问题
There seems to be so many code analysis tools supporting the java language, but I am so far unable to find one that supports scala (something simple like finding LOC would be nice)? I'm working in intellij so have tried metricsReloaded and Static plugins, but they are completely ignoring the scala files.
Any suggestions would be appreciated.. :)
Edit: Metrics needed is just something like lines of code, lines of comment (% of comments), simple stuff like that
Edit: Thanks everyone, both answers were useful. :) I had to just choose an arbitrary "correct" answer (just gave it to the one with least votes up.
回答1:
I use cloc
and it works just fine. It understands pretty much any language or script out there, it's easy to install - comes as a package on Linux, and easy to use. It can also output to multiple formats like csv, xml, yaml, sql, etc
. Here is an example output of one of my projects:
# cloc .
1145 text files.
853 unique files.
937 files ignored.
http://cloc.sourceforge.net v 1.60 T=23.05 s (25.5 files/s, 8260.4 lines/s)

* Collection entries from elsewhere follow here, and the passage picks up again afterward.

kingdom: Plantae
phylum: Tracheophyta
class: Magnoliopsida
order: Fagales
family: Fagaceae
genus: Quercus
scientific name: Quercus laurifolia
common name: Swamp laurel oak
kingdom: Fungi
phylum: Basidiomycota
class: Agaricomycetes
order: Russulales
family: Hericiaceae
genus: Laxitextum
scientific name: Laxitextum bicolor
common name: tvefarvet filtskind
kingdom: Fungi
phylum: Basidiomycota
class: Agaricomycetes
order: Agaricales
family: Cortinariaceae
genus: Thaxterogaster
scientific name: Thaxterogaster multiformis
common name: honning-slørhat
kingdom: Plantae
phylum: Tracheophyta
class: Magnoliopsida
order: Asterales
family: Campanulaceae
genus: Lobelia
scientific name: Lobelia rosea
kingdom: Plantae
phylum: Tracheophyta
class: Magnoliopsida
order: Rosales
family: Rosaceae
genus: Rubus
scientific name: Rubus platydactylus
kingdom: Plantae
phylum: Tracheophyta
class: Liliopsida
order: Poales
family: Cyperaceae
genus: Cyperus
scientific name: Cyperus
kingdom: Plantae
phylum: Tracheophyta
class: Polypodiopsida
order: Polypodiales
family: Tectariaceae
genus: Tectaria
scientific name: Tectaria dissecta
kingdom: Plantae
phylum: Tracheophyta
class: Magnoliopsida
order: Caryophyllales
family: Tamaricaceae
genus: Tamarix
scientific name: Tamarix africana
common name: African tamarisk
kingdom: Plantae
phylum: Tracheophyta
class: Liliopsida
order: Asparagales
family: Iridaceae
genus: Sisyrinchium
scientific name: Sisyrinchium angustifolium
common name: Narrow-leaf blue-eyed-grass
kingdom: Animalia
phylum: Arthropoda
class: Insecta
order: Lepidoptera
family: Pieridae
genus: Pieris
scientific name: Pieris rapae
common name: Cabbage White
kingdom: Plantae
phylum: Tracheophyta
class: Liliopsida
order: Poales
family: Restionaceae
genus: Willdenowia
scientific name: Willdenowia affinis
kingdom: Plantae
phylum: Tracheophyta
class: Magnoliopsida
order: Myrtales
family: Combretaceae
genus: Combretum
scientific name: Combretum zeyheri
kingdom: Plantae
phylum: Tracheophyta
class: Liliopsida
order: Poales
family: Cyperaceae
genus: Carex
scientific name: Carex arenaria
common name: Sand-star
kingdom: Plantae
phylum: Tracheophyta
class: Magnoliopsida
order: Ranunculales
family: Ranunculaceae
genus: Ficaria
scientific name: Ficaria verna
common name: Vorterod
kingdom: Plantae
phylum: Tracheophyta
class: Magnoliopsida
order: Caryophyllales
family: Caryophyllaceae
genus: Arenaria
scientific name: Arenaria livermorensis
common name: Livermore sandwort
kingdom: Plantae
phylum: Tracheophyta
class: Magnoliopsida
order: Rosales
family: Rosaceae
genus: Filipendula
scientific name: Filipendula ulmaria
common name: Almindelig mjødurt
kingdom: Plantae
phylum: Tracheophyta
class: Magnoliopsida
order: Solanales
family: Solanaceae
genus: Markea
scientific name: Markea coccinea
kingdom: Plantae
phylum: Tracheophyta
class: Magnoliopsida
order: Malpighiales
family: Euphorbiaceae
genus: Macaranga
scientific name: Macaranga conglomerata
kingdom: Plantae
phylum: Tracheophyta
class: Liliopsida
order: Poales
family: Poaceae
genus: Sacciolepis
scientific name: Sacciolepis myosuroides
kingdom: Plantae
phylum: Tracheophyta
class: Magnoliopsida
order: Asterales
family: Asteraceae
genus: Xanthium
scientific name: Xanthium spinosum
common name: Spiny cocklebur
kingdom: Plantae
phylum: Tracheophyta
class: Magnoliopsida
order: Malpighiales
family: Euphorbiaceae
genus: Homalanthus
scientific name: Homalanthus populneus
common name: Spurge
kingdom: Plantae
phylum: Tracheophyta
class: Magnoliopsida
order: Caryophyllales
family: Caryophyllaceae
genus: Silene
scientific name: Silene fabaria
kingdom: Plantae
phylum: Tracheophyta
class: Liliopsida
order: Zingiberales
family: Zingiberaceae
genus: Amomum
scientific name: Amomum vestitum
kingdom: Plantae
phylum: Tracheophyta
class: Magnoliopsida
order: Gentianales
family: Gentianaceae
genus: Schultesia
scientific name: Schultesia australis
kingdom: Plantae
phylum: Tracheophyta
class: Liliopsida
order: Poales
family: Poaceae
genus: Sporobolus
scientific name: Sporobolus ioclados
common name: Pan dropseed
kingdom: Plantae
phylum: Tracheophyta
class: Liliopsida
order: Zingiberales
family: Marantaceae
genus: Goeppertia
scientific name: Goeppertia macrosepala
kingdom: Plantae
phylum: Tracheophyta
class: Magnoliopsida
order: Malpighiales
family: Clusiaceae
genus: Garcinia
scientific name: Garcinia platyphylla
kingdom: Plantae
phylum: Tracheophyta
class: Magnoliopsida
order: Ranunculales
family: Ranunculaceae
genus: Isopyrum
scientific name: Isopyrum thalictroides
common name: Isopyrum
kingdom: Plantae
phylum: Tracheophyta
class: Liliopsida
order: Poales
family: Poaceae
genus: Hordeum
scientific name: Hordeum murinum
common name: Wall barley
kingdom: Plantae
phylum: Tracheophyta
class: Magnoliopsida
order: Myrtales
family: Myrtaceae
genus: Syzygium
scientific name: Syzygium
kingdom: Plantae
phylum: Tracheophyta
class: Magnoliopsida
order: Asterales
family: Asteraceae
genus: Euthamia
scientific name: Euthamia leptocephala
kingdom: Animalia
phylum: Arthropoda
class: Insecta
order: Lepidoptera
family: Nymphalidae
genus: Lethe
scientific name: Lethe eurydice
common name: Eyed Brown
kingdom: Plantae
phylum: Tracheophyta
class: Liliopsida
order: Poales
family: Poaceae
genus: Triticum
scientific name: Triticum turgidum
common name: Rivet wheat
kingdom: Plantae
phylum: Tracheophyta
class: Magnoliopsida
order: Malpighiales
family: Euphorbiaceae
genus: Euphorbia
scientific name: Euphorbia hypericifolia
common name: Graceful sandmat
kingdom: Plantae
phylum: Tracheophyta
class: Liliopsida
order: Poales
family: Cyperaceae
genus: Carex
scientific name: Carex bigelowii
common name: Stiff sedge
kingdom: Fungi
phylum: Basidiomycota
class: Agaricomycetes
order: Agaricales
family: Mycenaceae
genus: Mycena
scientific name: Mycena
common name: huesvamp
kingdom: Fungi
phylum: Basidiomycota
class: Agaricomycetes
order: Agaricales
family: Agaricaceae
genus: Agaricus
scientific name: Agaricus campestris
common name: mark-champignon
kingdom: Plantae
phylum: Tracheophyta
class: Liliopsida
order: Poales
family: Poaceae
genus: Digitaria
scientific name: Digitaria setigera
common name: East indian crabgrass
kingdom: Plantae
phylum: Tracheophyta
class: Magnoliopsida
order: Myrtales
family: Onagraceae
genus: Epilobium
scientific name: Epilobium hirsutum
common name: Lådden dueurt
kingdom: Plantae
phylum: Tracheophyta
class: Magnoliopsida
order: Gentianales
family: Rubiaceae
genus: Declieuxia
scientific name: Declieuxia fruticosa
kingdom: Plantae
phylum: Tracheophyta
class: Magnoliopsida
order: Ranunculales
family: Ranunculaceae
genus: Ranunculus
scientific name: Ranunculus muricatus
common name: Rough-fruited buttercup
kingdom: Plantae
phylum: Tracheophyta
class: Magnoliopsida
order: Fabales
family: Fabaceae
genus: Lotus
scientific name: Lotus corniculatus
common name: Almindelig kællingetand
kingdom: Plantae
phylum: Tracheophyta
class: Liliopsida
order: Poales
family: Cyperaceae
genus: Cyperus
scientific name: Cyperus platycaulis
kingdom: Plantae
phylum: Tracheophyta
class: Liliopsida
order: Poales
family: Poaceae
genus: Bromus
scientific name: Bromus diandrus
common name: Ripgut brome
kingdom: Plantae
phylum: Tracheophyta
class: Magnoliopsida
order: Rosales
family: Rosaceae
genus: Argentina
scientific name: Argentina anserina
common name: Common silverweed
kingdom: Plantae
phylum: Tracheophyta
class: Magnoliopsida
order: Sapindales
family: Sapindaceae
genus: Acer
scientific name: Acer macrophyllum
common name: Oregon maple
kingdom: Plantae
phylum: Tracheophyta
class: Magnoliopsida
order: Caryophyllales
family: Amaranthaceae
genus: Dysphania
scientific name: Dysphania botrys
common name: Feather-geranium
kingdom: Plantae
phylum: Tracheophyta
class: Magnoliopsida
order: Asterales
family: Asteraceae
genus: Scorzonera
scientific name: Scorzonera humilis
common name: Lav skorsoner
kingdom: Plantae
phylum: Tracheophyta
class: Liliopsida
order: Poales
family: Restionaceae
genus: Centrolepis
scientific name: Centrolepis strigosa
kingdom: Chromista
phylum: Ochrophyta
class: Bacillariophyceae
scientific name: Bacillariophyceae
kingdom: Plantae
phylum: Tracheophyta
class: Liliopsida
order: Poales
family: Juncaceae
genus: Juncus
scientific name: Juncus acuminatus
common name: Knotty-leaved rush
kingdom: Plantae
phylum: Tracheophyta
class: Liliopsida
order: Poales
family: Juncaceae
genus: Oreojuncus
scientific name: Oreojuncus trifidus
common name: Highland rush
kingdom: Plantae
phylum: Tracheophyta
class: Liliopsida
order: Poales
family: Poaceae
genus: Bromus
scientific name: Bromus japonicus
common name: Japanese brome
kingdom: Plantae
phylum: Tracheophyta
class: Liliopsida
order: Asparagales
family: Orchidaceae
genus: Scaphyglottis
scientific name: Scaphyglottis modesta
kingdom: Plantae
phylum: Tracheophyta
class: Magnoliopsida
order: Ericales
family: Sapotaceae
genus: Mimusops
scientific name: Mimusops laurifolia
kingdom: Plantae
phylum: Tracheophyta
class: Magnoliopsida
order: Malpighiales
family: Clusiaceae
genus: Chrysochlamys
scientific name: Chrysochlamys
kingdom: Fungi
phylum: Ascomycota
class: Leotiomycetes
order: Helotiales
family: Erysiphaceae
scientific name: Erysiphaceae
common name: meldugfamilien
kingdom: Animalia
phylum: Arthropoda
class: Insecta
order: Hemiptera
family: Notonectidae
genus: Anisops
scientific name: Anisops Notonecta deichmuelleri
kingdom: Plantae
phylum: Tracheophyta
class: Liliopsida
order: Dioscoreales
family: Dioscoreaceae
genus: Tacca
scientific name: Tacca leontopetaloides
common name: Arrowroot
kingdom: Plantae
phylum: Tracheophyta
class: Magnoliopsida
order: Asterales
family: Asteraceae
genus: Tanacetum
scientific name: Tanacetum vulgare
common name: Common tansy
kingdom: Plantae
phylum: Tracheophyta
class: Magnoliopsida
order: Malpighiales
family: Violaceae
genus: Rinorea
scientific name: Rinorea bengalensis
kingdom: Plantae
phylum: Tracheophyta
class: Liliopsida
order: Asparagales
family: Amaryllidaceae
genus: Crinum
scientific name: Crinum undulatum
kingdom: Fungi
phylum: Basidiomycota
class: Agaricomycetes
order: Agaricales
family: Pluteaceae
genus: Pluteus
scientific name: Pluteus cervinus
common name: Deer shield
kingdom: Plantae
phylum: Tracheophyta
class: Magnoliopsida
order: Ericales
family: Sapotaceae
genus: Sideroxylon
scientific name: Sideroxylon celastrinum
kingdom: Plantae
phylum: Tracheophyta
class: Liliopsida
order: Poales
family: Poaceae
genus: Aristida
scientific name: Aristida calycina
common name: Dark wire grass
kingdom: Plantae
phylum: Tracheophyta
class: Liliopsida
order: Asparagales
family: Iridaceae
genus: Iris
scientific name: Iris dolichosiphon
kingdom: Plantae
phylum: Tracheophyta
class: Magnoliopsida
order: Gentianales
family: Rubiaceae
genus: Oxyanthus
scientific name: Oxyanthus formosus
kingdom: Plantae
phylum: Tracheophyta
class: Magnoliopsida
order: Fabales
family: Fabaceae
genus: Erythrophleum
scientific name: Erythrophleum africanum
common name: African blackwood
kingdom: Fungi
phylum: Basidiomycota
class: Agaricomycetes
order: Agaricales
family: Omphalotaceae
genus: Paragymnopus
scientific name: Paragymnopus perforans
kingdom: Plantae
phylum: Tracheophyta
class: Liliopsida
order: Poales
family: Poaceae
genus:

--------------------------------------------------------------------------------
Language files blank comment code
--------------------------------------------------------------------------------
XML 383 311 26 150875
Javascript 18 2330 948 9904
Scala 132 1689 1901 8029
CSS 8 1266 163 7373
HTML 23 459 91 2835
SQL 11 11 5 877
XSLT 1 30 16 468
Bourne Shell 9 57 108 240
Perl 1 57 102 227
Bourne Again Shell 1 2 0 3
DOS Batch 1 0 0 2
--------------------------------------------------------------------------------
SUM: 588 6212 3360 180833
--------------------------------------------------------------------------------
回答2:
Although the examples are in Java, you really need to take a look at the aptly-named Metrics library by Coda Hale. And here is the Scala API for it. I think it will be exactly what you need. It even supports things like partial functions and Actors and Futures.
After seeing @Randall's comment and your edit, it is clear you are looking for static analysis tools rather than what I consider "metrics." My bad. To that end, I suggest you take a look at Scalastyle, which is much better than Gangnam Style and is analogous to CheckStyle in Java. You should also look at cpd4sbt (analogous to PMD) and FindBugs (analogous to, well, FindBugs) despite the commonly reported false positives.